# ANÁLISE COMPORTAMENTO DE COMPRA A PARTIR DE UM ARQUIVO .JSON

In [None]:
import pandas as pd
import numpy as np

In [None]:
#carrega arquivo .json do diretório

load_file = "dados_compras.json"
purchase_file = pd.read_json(load_file, orient = "records")
purchase_file.head()

In [None]:
player_demographics = purchase_file.loc[:, ["Sexo", "Login", "Idade"]]
player_demographics.head()

In [None]:
#limpeza de dados

player_demographics = player_demographics.drop_duplicates()
player_count = player_demographics.count()[0]
player_count

In [None]:
pd.DataFrame({"Total de Jogadores" : [player_count]})

In [None]:
#dados gerais de compra

average_item_price = purchase_file["Valor"].mean()
total_item_price = purchase_file["Valor"].sum()
total_item_count = purchase_file["Valor"].count()
item_id = len(purchase_file["Item ID"].unique())

In [None]:
#dataframe
summary_calculations = pd.DataFrame({"Número de Itens Únicos" : item_id,
                                     "Número de Compras" : total_item_count, 
                                     "Total de Vendas" : total_item_price, 
                                     "Preço Médio" : [average_item_price]})

In [None]:
#data munging

summary_calculations = summary_calculations.round(2)
summary_calculations ["Preço Médio"] = summary_calculations["Preço Médio"].map("${:,.2f}".format)
summary_calculations ["Total de Vendas"] = summary_calculations["Total de Vendas"].map("${:,.2f}".format)
summary_calculations = summary_calculations.loc[:, ["Número de Itens Únicos", "Preço Médio", "Número de Compras", "Total de Vendas"]]

summary_calculations

purchase_file["Item ID"].unique()

In [None]:
#dados

#informação de gênero
gender_count = player_demographics["Sexo"].value_counts()
gender_percent = (gender_count / player_count) * 100


gender_demographics = pd.DataFrame({"Sexo" : gender_count, 
                                    "%" : gender_percent})

#data munging
gender_demographics = gender_demographics.round(2)
gender_demographics ["%"] = gender_demographics["%"].map("{:,.1f}%".format)

In [None]:
gender_count
gender_percent
gender_demographics

In [None]:
#análise de gênero comprador

#agrupando
gender_total_item_price = purchase_file.groupby(["Sexo"]).sum()["Valor"].rename("Total de Vendas")
gender_average_item_price = purchase_file.groupby(["Sexo"]).mean()["Valor"].rename("Average Price")
purchase_count = purchase_file.groupby(["Sexo"]).count()["Valor"].rename("Número de Compras")
normalized_total = gender_total_item_price / gender_demographics["Sexo"]
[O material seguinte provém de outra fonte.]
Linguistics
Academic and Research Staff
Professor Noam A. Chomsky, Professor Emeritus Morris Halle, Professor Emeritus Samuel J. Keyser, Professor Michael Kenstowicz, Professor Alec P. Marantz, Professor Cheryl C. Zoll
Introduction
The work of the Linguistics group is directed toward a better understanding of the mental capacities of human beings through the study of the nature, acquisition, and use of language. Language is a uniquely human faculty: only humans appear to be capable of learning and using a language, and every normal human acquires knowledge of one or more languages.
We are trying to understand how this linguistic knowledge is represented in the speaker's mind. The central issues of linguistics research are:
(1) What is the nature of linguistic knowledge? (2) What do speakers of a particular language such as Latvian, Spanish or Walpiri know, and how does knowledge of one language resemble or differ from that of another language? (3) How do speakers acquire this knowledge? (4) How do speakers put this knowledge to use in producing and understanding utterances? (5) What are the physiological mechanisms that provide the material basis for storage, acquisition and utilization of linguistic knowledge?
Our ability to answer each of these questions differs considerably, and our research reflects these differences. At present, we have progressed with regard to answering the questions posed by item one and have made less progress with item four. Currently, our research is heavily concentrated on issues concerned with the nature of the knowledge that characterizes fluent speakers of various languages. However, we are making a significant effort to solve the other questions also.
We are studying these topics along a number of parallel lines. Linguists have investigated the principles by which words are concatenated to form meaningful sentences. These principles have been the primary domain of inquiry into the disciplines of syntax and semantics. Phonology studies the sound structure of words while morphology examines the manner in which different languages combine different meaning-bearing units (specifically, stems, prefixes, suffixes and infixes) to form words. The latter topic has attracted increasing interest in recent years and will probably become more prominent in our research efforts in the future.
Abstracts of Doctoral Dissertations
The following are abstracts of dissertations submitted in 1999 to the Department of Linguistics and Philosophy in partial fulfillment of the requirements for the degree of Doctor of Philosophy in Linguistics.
#resultado em um Dataframe
gender_purchasing_analysis = pd.DataFrame({"Número de Compras" : purchase_count, 
                                           "Valor Médio Por Item" : gender_average_item_price, 
                                           "Total de Vendas" : gender_total_item_price, 
                                           "Total Normalizado" : normalized_total})

#data munging
gender_purchasing_analysis = gender_purchasing_analysis.round(2)
gender_purchasing_analysis ["Valor Médio Por Item"] = gender_purchasing_analysis["Valor Médio Por Item"].map("${:,.2f}".format)
gender_purchasing_analysis ["Total de Vendas"] = gender_purchasing_analysis["Total de Vendas"].map("${:,.2f}".format)
gender_purchasing_analysis ["Total Normalizado"] = gender_purchasing_analysis["Total Normalizado"].map("${:,.2f}".format)

In [None]:
gender_total_item_price

In [None]:
gender_average_item_price

In [None]:
gender_purchasing_analysis

In [None]:
normalized_total

In [None]:
#análise demográfica
player_demographics

In [None]:
#cálculos básicos
age_bins = [0, 9.99, 14.99, 19.99, 24.99, 29.99, 34.99, 39.99, 999]
age_bracket = ["Menos de 10", "10 a 14", "15 a 19", "20 a 24", "25 a 29", "30 a 34", "35 a 39", "Mais de 40"]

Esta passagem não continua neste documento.